**Records supplied**
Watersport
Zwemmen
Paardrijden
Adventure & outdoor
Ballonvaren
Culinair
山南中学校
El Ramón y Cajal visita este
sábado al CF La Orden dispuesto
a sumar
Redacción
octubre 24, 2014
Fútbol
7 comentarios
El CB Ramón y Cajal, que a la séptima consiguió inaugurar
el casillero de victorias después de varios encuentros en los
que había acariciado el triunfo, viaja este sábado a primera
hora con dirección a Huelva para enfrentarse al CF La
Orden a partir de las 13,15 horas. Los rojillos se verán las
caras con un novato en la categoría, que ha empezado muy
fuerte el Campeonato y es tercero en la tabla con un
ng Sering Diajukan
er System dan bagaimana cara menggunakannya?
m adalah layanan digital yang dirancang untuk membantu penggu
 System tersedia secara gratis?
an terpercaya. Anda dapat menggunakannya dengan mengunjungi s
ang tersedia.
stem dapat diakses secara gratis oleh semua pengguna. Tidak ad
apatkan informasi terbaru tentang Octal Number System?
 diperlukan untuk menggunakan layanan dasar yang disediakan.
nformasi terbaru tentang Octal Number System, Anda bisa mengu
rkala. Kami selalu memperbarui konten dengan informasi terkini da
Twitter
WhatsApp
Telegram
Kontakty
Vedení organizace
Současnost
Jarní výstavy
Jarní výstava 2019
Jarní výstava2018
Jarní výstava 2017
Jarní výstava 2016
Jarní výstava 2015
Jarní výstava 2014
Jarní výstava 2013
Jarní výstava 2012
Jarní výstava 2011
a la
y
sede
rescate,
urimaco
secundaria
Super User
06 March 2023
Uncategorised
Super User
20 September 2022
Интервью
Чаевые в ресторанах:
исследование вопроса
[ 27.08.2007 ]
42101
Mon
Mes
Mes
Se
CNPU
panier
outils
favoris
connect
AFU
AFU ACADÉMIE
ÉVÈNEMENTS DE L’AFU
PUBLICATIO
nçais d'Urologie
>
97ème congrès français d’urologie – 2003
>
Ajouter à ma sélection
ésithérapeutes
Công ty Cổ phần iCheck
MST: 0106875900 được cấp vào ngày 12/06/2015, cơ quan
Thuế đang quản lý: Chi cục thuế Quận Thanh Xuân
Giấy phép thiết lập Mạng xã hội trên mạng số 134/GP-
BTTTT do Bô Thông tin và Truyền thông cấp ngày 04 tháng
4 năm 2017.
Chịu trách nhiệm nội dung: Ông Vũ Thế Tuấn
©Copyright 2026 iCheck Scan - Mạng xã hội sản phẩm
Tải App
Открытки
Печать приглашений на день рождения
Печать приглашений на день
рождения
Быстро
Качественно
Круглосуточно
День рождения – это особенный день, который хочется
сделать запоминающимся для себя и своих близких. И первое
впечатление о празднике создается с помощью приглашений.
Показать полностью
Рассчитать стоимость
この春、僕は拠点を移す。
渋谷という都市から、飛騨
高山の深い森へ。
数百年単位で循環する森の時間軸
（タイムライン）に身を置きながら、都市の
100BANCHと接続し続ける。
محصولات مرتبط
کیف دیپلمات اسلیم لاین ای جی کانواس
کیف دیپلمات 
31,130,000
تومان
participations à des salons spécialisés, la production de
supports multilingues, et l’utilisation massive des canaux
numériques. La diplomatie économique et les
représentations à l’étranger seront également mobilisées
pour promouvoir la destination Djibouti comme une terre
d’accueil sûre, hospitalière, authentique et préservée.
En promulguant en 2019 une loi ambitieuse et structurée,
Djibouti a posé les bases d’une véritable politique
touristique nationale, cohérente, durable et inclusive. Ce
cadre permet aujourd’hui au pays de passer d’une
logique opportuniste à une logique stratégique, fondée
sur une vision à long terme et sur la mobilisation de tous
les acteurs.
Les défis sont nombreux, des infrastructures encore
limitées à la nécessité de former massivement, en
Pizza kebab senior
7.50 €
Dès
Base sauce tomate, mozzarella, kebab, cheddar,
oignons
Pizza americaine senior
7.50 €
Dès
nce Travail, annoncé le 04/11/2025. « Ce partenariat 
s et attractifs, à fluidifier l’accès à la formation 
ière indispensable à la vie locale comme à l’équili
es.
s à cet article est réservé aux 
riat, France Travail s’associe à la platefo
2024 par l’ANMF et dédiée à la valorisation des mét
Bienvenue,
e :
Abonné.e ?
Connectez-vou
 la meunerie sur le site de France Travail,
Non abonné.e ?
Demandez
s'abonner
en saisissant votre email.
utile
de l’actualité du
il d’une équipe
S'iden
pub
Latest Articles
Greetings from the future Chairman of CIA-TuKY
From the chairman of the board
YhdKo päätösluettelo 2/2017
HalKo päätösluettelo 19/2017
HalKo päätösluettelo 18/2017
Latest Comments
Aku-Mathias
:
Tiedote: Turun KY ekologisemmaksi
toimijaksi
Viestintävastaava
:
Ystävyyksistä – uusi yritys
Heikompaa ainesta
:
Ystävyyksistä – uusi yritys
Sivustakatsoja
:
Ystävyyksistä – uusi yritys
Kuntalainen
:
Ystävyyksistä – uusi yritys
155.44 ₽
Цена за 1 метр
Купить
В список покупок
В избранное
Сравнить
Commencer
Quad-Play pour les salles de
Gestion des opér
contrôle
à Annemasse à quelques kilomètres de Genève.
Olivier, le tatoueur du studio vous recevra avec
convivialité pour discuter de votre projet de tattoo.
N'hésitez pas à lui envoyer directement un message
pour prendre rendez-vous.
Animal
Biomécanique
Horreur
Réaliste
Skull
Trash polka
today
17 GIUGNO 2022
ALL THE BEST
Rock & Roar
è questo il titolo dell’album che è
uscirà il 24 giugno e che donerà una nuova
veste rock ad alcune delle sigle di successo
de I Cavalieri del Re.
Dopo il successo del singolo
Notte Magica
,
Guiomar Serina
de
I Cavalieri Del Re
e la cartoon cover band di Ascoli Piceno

**How to complete this task**
All that is wanted is a faithful reproduction of the line above with "AFU ACADÉMIE", the line with "Giấy phép thiết", and every line in between.

**Your solution**
AFU ACADÉMIE
ÉVÈNEMENTS DE L’AFU
PUBLICATIO
nçais d'Urologie
>
97ème congrès français d’urologie – 2003
>
Ajouter à ma sélection
ésithérapeutes
Công ty Cổ phần iCheck
MST: 0106875900 được cấp vào ngày 12/06/2015, cơ quan
Thuế đang quản lý: Chi cục thuế Quận Thanh Xuân
Giấy phép thiết lập Mạng xã hội trên mạng số 134/GP-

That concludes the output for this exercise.